> [ASSIGNMENT] Extract each record and reproduce it exactly.

[Stored data]
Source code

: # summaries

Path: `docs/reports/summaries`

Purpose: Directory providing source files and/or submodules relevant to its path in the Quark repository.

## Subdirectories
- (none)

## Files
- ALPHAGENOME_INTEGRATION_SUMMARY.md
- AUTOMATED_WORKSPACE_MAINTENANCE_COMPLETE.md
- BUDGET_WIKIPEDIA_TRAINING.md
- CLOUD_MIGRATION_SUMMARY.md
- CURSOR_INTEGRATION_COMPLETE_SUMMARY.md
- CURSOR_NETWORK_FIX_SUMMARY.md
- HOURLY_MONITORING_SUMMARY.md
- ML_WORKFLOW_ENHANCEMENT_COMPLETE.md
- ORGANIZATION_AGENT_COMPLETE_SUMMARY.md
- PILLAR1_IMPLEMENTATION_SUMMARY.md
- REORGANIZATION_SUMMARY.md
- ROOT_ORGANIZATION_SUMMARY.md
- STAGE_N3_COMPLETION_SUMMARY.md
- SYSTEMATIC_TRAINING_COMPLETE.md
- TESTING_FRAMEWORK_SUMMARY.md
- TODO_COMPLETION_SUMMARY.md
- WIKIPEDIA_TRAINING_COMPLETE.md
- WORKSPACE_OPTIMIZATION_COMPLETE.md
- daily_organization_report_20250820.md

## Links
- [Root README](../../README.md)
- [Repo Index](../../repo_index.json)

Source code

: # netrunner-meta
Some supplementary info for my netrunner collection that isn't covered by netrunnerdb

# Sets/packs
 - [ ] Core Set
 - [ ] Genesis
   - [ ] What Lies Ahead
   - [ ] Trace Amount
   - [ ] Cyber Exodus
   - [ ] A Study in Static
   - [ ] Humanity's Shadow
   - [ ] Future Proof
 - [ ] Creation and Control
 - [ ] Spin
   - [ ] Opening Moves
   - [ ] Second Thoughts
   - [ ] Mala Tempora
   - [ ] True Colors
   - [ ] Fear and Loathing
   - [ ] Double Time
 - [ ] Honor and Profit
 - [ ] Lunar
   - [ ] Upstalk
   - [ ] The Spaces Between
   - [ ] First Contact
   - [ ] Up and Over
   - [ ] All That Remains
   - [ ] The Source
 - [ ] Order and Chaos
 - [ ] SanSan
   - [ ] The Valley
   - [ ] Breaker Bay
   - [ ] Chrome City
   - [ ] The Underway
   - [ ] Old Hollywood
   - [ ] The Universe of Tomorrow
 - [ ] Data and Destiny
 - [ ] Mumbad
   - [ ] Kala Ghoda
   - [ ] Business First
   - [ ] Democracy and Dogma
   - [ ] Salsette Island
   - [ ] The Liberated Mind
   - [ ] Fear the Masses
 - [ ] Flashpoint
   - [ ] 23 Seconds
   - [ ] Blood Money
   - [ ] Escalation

> [COMPLETED TASK]
Source code

: # summaries

Path: `docs/reports/summaries`

Purpose: Directory providing source files and/or submodules relevant to its path in the Quark repository.

## Subdirectories
- (none)

## Files
- ALPHAGENOME_INTEGRATION_SUMMARY.md
- AUTOMATED_WORKSPACE_MAINTENANCE_COMPLETE.md
- BUDGET_WIKIPEDIA_TRAINING.md
- CLOUD_MIGRATION_SUMMARY.md
- CURSOR_INTEGRATION_COMPLETE_SUMMARY.md
- CURSOR_NETWORK_FIX_SUMMARY.md
- HOURLY_MONITORING_SUMMARY.md
- ML_WORKFLOW_ENHANCEMENT_COMPLETE.md
- ORGANIZATION_AGENT_COMPLETE_SUMMARY.md
- PILLAR1_IMPLEMENTATION_SUMMARY.md
- REORGANIZATION_SUMMARY.md
- ROOT_ORGANIZATION_SUMMARY.md
- STAGE_N3_COMPLETION_SUMMARY.md
- SYSTEMATIC_TRAINING_COMPLETE.md
- TESTING_FRAMEWORK_SUMMARY.md
- TODO_COMPLETION_SUMMARY.md
- WIKIPEDIA_TRAINING_COMPLETE.md
- WORKSPACE_OPTIMIZATION_COMPLETE.md
- daily_organization_report_20250820.md

## Links
- [Root README](../../README.md)
- [Repo Index](../../repo_index.json)

Source code

: # netrunner-meta
Some supplementary info for my netrunner collection that isn't covered by netrunnerdb

# Sets/packs
 - [ ] Core Set
 - [ ] Genesis
   - [ ] What Lies Ahead
   - [ ] Trace Amount
   - [ ] Cyber Exodus
   - [ ] A Study in Static
   - [ ] Humanity's Shadow
   - [ ] Future Proof
 - [ ] Creation and Control
 - [ ] Spin
   - [ ] Opening Moves
   - [ ] Second Thoughts
   - [ ] Mala Tempora
   - [ ] True Colors
   - [ ] Fear and Loathing
   - [ ] Double Time
 - [ ] Honor and Profit
 - [ ] Lunar
   - [ ] Upstalk
   - [ ] The Spaces Between
   - [ ] First Contact
   - [ ] Up and Over
   - [ ] All That Remains
   - [ ] The Source
 - [ ] Order and Chaos
 - [ ] SanSan
   - [ ] The Valley
   - [ ] Breaker Bay
   - [ ] Chrome City
   - [ ] The Underway
   - [ ] Old Hollywood
   - [ ] The Universe of Tomorrow
 - [ ] Data and Destiny
 - [ ] Mumbad
   - [ ] Kala Ghoda
   - [ ] Business First
   - [ ] Democracy and Dogma
   - [ ] Salsette Island
   - [ ] The Liberated Mind
   - [ ] Fear the Masses
 - [ ] Flashpoint
   - [ ] 23 Seconds
   - [ ] Blood Money
   - [ ] Escalation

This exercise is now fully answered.